JR五能線能代駅から西へ900mのところにある。1937(昭和12)年に秋田スギなどの良材をふんだんに使って施工された大規模和風建築物。1階には庇、2階のガラス窓に手摺りがつけられ、正面及び側面の両端は入母屋造の屋根となっている。室内は、110畳ほどの2階大広間をはじめとして各部屋とも手が込んだ造作がなされており、秋田スギほか、マツ・エゾマツ・アカマツ・ベイマツ・ヒバ・ケヤキ・カエデ・サクラ・キハダなどの銘木を効果的に使っている。
 料亭金勇は、初代金谷勇助により1890(明治23)年、柳町に貸座敷の開運楼として創業された。1893(明治26)年、現在地に政談演説の場として山本倶楽部を建築したが火災などに遭い、現在の建物は2代目金谷勇助によって1937(昭和12)年に金勇倶楽部として再建された。木都能代*1を代表する料亭として各種宴会や接待、婚礼などに広く使われていた。

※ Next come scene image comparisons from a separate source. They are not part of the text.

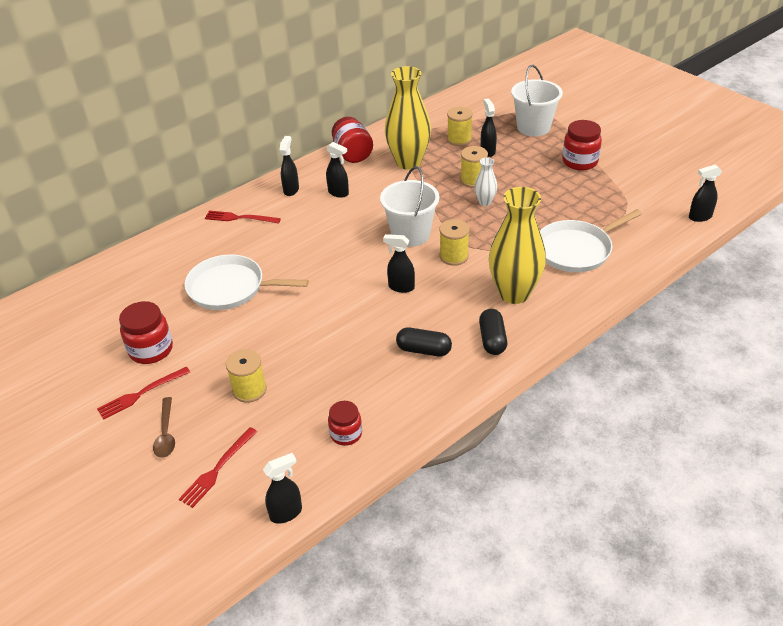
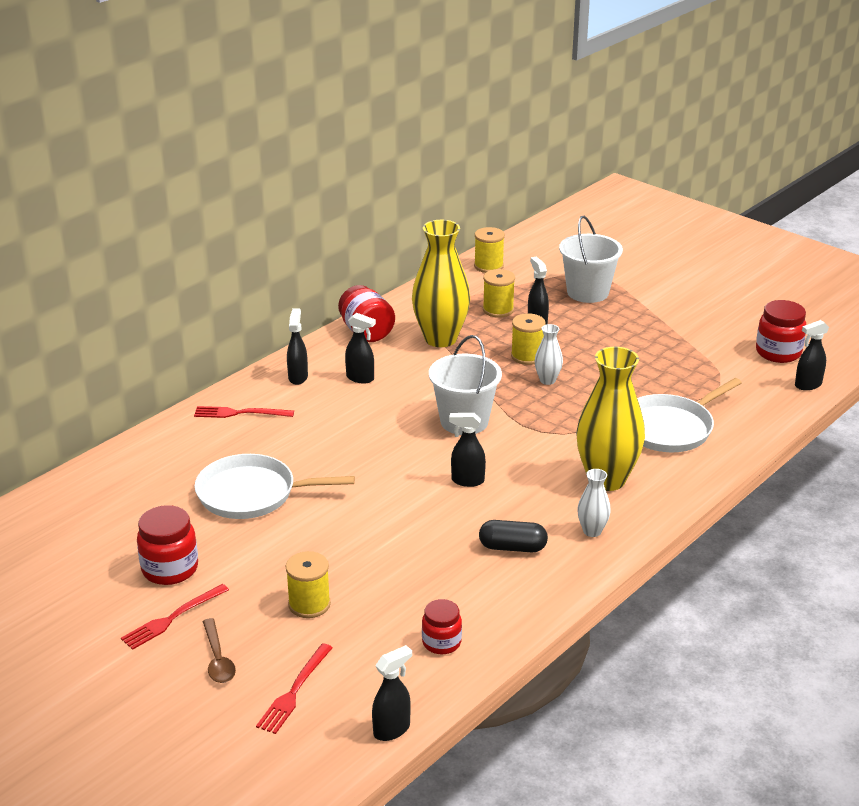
camera: 10 degrees left, 10 degrees down
yellow spool [439,219,470,266] -> yellow spool moved to [474,227,505,273]
black capsule [479,309,507,355] -> white vase [577,469,611,537]
red jar [562,120,602,171] -> red jar moved to [756,300,806,363]

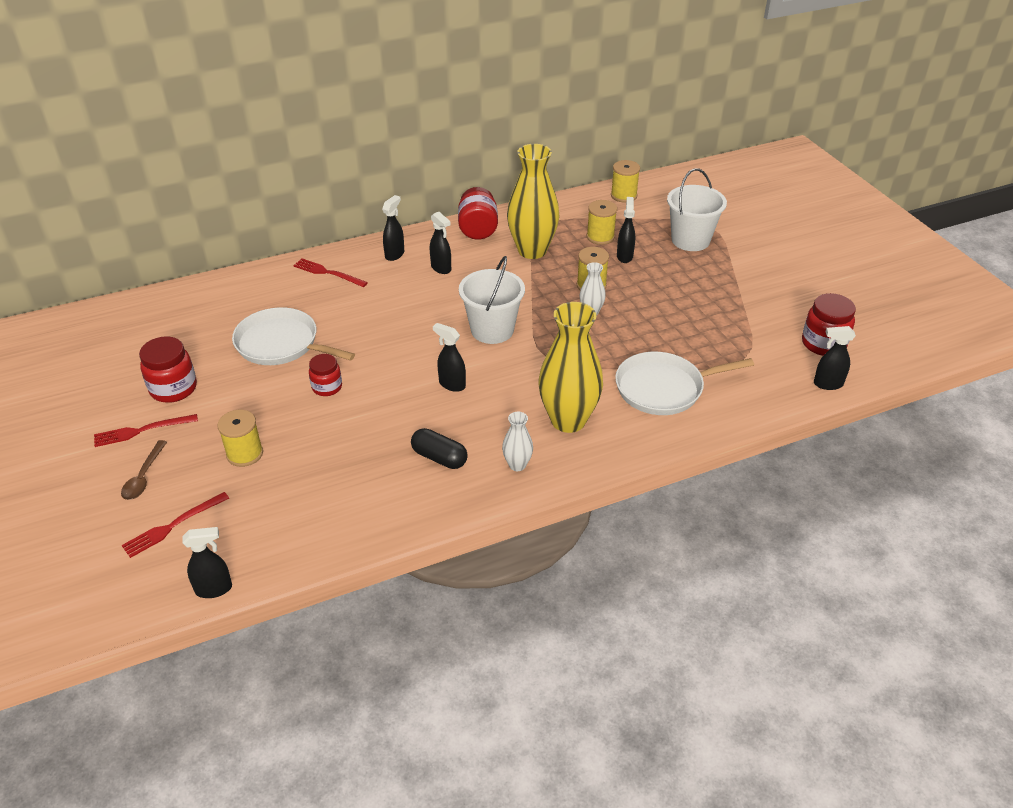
camera: 25 degrees right, 10 degrees up
red jar [422,599,462,654] -> red jar moved to [309,354,342,396]

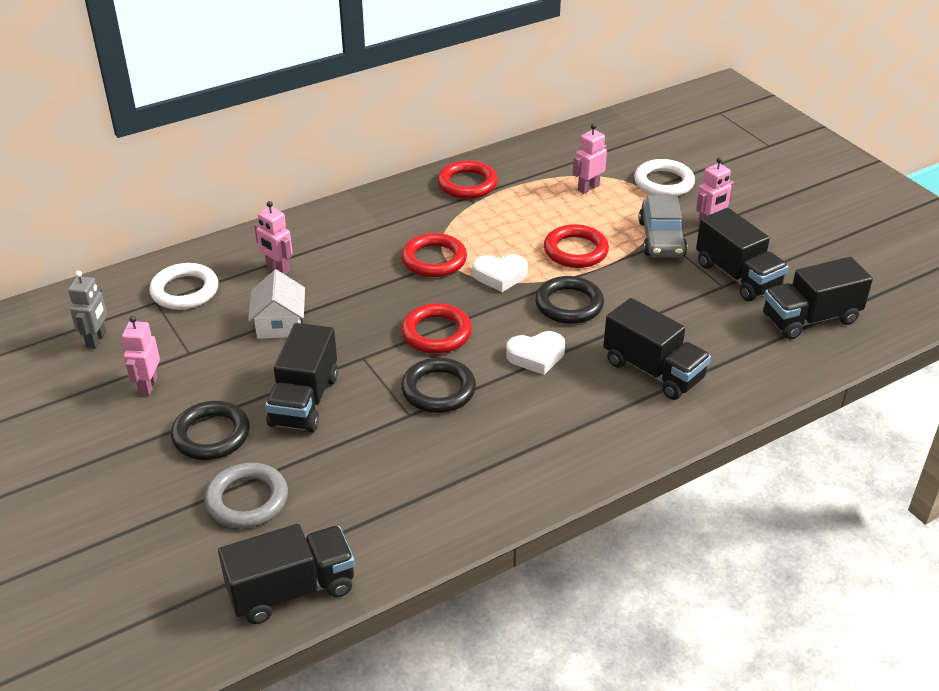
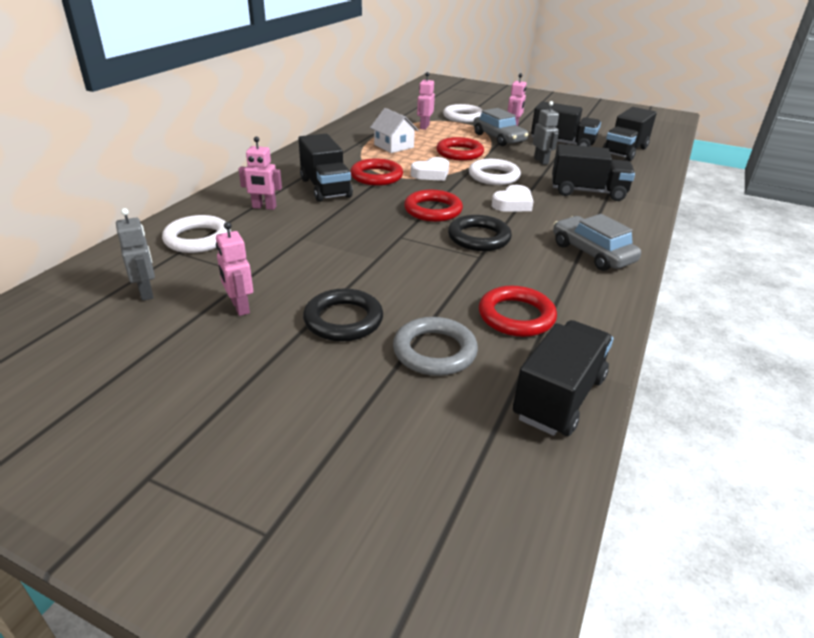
camera: 35 degrees left, 5 degrees down
white house [248,269,305,339] -> white house moved to [370,108,419,153]
black truck [265,323,338,432] -> black truck moved to [298,134,353,202]
red ring [437,160,498,199] -> red ring moved to [479,286,557,337]
black ring [535,276,604,324] -> white ring [469,159,521,185]
none -> grey robot [533,101,559,165]
none -> grey car [553,214,641,271]

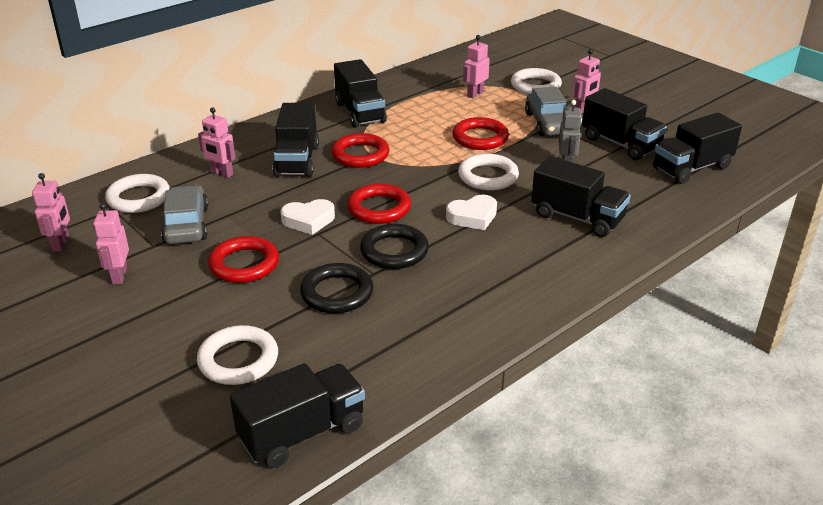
camera: 25 degrees right, 0 degrees up
grey robot [116,208,155,301] -> pink robot [32,173,70,252]
black ring [303,288,383,341] -> black ring moved to [300,263,374,314]
white house [370,108,419,153] -> none
grey ring [393,317,478,376] -> white ring [197,325,278,385]
white heart [411,157,449,181] -> white heart moved to [281,199,335,235]
red ring [479,286,557,337] -> red ring moved to [208,236,279,283]
grey car [553,214,641,271] -> grey car moved to [161,185,208,244]
none -> black truck [334,59,387,128]

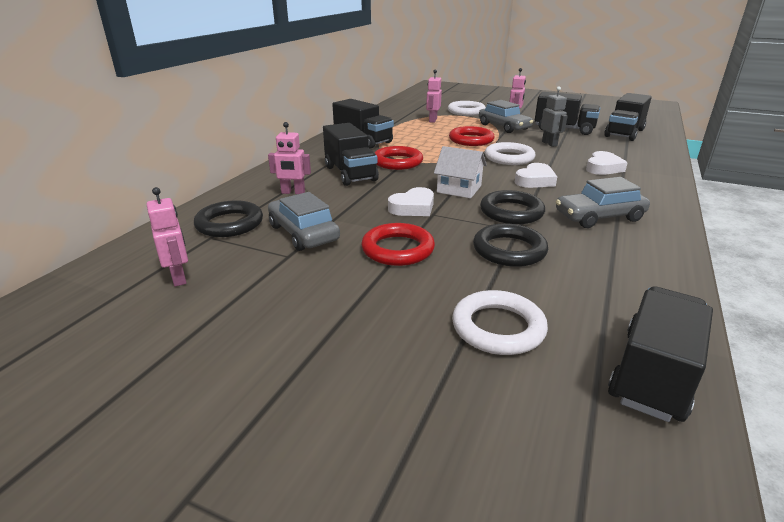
camera: 25 degrees left, 5 degrees down
pink robot [93,203,129,284] -> none
white ring [105,174,170,213] -> black ring [194,200,263,237]
red ring [347,183,411,224] -> white house [434,146,487,198]
black truck [531,156,631,237] -> white heart [586,151,628,175]
none -> grey car [556,177,650,228]

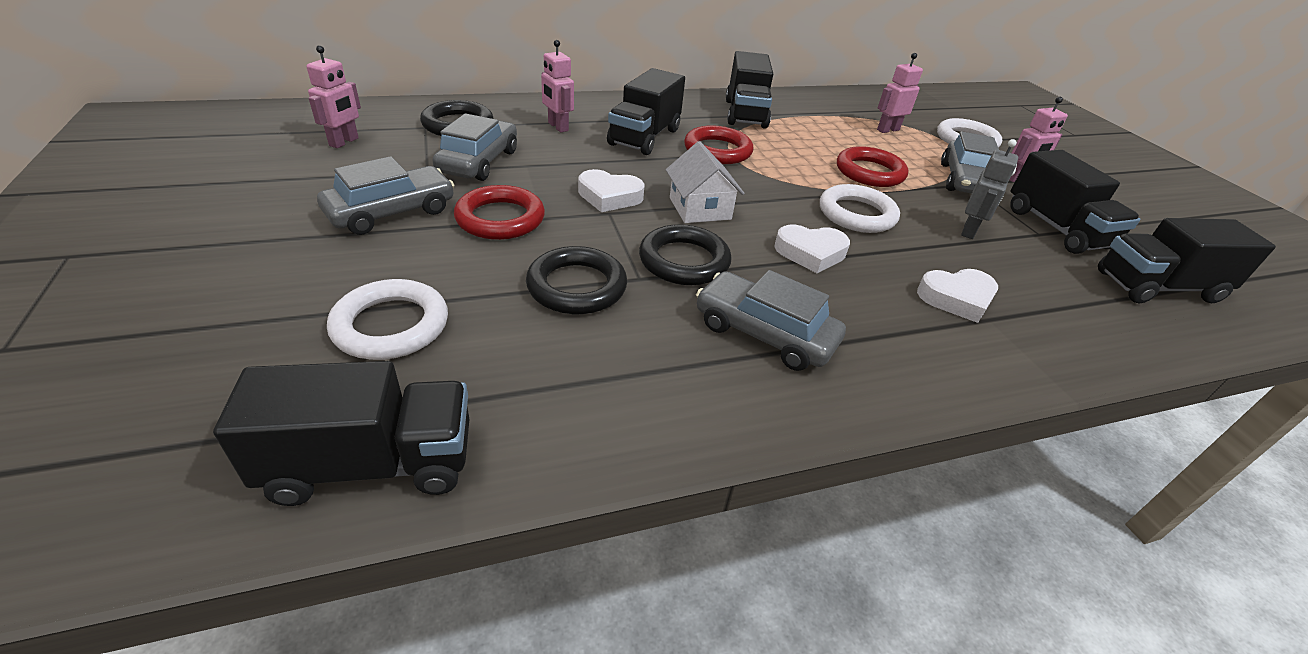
camera: 45 degrees right, 10 degrees up
none -> grey car [317,156,455,235]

2008(平成20)年に閉店し、2013(平成25)年から観光交流施設「能代市旧料亭金勇」として開館し、現在に至っており、地元の各種行事、イベントにも利用されている。各種会合の利用も可能で料理の取り寄せの手配もできる。見学は無料。
#

みどころ

「木都能代」の華やかなりし頃を代表する和風大規模建築物。外観も両端の入母屋の屋根と2階のガラス窓と手摺りがどっしりした構えを見せる。内部も十分に選木された良材を工夫を凝らして、巧みに使用しており、「木都」らしい木材へのリスペクトが感じられる。
 もちろん、秋田スギがふんだんに使われており、1階「満月の間」の天井に張られた長さ5間(約9m)の一枚板や、2階の大広間の格天井などは必見。各部屋の床の間、床柱、硝子戸、建具もいろいろな種類の銘木が使用され、職人の腕が光っている。
 なお、現在は、能代の名店の和食料理を取り寄せることができ、素晴らしい造りの木造建築のなかで会食できるのも嬉しい(要予約)。
#

補足情報

*1 木都能代:能代は米代川の河口に舟運の集散地として発達した街。能代は古代から「渟代(ぬしろ)」「野代」と呼ばれ出羽地方の重要な港で、中近世では米代川上流で産出する金銀銅や木材、米などの物流の要となった。そのなかでも「秋田スギ」は古くから建築材として有用とされ、文禄から慶長年間初め(1592~1600)頃にかけて、豊臣秀吉の命で軍用船の大安宅船(おおあたけぶね)や伏見城造営のためにこの地から搬出されたことでも知られる。1694(元禄7)年、1704(宝永元)年の大地震で壊滅的な被害を被ったため、再建にあたって町の名を「野」ではなく「能」に改めたという。能代が「木都」として大きく発展したのは、秋田藩が藩有林管理のために「能代木山方」を設置したことによるとされ、「其の創始慶長年中既に野代材木受拂の目録あるに依りて、由来するところ」で米代川流域内の左右の山、沢からの「其造材は、盡く此の河水を利用し流出して、各地各般の需用に供給せり。故に地勢上、自然に一大區域を限り、其造材は能代港に輻輳するを以て、能代川上木山の稱号にありて、秋田藩に於ける財源の一寳庫」(秋田県史・1917(大正6)年)であるとされた。明治には木材の「港灣輸出の第一は能代港にして米代川流域國有民有森林の斫(しゃく・斧で切る)伐額の大半を輸出す…中略…奥羽線開通後木材の陸路輸出の途開けたる結果は港灣輸出を減退せしむることなく、製材業の勃興となりて敏活に需用地に供給」(秋田県案内記)しているおり、能代の繁栄が続いていることが分る。こうした社会経済背景のなかで「料亭金勇」の前身が創業した。